◆ YOUR INSTRUCTIONS
Arrange the text lines from all of the rows below as a JSON list of strings, with one string per line and no blank lines. Leave the pictures out of the list.

(Page-level text extractions)
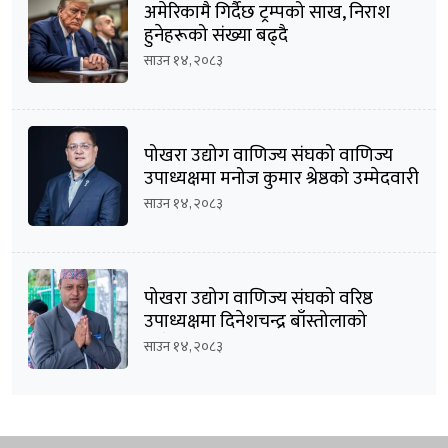
अमेरिकामै गिर्दैछ ट्रम्पको साख, निराश
हुनेहरूको संख्या बढ्दै
साउन १४, २०८३
पोखरा उद्योग वाणिज्य संघको वाणिज्य
उपाध्यक्षमा मनोज कुमार श्रेष्ठको उम्मेदवारी
घोषणा
साउन १४, २०८३
पोखरा उद्योग वाणिज्य संघको वरिष्ठ
उपाध्यक्षमा दिनेशचन्द्र बाँस्तोलाको
उम्मेदवारी घोषणा
साउन १४, २०८३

◆ SOLUTION TO THIS TASK
[
  "अमेरिकामै गिर्दैछ ट्रम्पको साख, निराश",
  "हुनेहरूको संख्या बढ्दै",
  "साउन १४, २०८३",
  "पोखरा उद्योग वाणिज्य संघको वाणिज्य",
  "उपाध्यक्षमा मनोज कुमार श्रेष्ठको उम्मेदवारी",
  "घोषणा",
  "साउन १४, २०८३",
  "पोखरा उद्योग वाणिज्य संघको वरिष्ठ",
  "उपाध्यक्षमा दिनेशचन्द्र बाँस्तोलाको",
  "उम्मेदवारी घोषणा",
  "साउन १४, २०८३"
]